Ainsi donc, le futur gouvernement français devra faire preuve de «compromis», et se montrer capable de présenter un projet «pragmatique et lisible». Ces mots sont ceux d’Emmanuel Macron, dans sa première déclaration publiée depuis le résultat des élections législatives, ce dimanche soir. L’objectif fixé par le président français est clair: donner le pouvoir exécutif à «l’ensemble des forces politiques se reconnaissant dans les institutions républicaines, l’Etat de droit, le parlementarisme, une orientation européenne et la défense de l’indépendance française, d’engager un dialogue sincère et loyal pour bâtir une majorité solide, nécessairement plurielle, pour le pays».
Sur le papier, cette formule est difficile à contredire. Elle procède de la logique du «Front républicain» qui, dans les urnes, a empêché le Rassemblement national de progresser sur la base des résultats du premier tour, et d’obtenir une majorité absolue sur les 577 députés.
La France insoumise dans le viseur
Emmanuel Macron vise aussi, dans son texte, La France Insoumise de Jean-Luc Mélenchon dont il estime, sans nommer ce mouvement de gauche radicale, qu’il ne correspond pas à ses critères. Soit. Voilà maintenant la nouvelle Assemblée nationale prévenue. Tout candidat au poste de Premier ministre et tout nouveau gouvernement qui ne respecterait pas ce canevas sera a priori écarté. Au «bloc central» de trouver les moyens de se constituer, et de constituer un gouvernement issu d’une coalition la plus stable possible.
Le problème est que, ce faisant, Emmanuel Macron donne l’impression de n’avoir toujours pas compris le résultat principal de ce scrutin qu’il avait initié: le désaveu de sa personne, de ses méthodes, et de la majorité relative sortante dont le Premier ministre Gabriel Attal était le chef depuis sa nomination, le 9 janvier.
Respect de la constitution
Le locataire de l’Élysée, qui nomme le chef du gouvernement conformément à la constitution, veut, en plus, avoir un droit de regard sur la coalition à venir. Il ne se comporte pas en arbitre, mais en acteur. Il estime que ce scrutin lui a redonné des marges de manœuvre. Il attend que le Parlement trouve une solution, mais à la condition expresse que celle-ci respecte son équation.

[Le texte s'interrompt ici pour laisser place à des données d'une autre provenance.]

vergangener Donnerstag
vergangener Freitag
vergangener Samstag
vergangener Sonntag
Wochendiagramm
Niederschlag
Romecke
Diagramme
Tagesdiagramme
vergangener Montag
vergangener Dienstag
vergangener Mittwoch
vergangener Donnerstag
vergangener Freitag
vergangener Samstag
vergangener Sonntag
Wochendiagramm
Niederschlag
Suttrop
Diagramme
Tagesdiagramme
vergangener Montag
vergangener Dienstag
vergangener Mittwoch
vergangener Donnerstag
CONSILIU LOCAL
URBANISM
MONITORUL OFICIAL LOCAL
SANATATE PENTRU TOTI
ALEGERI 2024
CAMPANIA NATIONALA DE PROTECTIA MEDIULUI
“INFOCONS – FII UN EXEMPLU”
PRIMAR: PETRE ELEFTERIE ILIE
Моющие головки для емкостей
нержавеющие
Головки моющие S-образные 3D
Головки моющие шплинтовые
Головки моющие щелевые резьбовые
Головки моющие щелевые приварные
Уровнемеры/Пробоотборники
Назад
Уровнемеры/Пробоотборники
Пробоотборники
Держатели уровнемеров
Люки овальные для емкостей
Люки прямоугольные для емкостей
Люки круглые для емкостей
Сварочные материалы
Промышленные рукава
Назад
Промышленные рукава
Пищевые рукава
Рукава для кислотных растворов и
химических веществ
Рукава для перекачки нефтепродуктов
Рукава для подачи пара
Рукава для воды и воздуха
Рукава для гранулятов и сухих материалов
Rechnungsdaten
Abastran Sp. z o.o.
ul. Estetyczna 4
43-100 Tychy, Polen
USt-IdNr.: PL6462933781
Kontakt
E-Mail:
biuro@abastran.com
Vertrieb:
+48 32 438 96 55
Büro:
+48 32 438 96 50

Cette manière de faire n’est pas parlementaire. Elle peut sembler justifiée à ceux qui, en France, espèrent trouver une voie médiane entre la Ve République si verticale, et la IVe République qui l’a précédée, où les coalitions gouvernementales ne tenaient que quelques mois. La méthode Macron, pour faire simple, consiste à estimer que l’onction du suffrage universel de 2022, obtenue contre Marine Le Pen, lui donne le droit de trier entre les électeurs et les élus de la nation. Si défaite il y a – et son camp a de facto été battu – elle ne peut pas être pas la sienne. La dissolution, aussi démocratique soit-elle, est d’abord pour le chef de l’État un moyen de continuer à présider. Pas un moyen, contrairement à ce qu’il affirmait dans sa conférence de presse le 12 juillet, de donner la parole au «peuple souverain».
Solution et problème
Emmanuel Macron veut changer de République sans se transformer. Il se tait, ce qui est nouveau. Il écrit ses volontés dans un communiqué pour masquer son impulsivité. Mais il donne le cadre, tance les formations politiques, et se place au centre du jeu, sur le terrain, au lieu de rester sur le banc de touche.
Face à cette attitude présidentielle, la gauche unie lors du scrutin ne pourra pas prétendre gouverner, puisque La France Insoumise semble d’emblée hors-jeu. Le Rassemblement national, quel que soit son succès électoral, est mis le dos au mur, banni de ce match «républicain». Dans un contexte électoral français dominé, outre le rejet réel du RN, par la radicalisation et par un évident rejet des élites, cette manière de vouloir décider en prétendant écouter prouve une chose: le refus d’un homme de prendre conscience que, s'il a l'ultime responsabilité d'une solution démocratique, il n'en demeure pas moins une large partie du problème.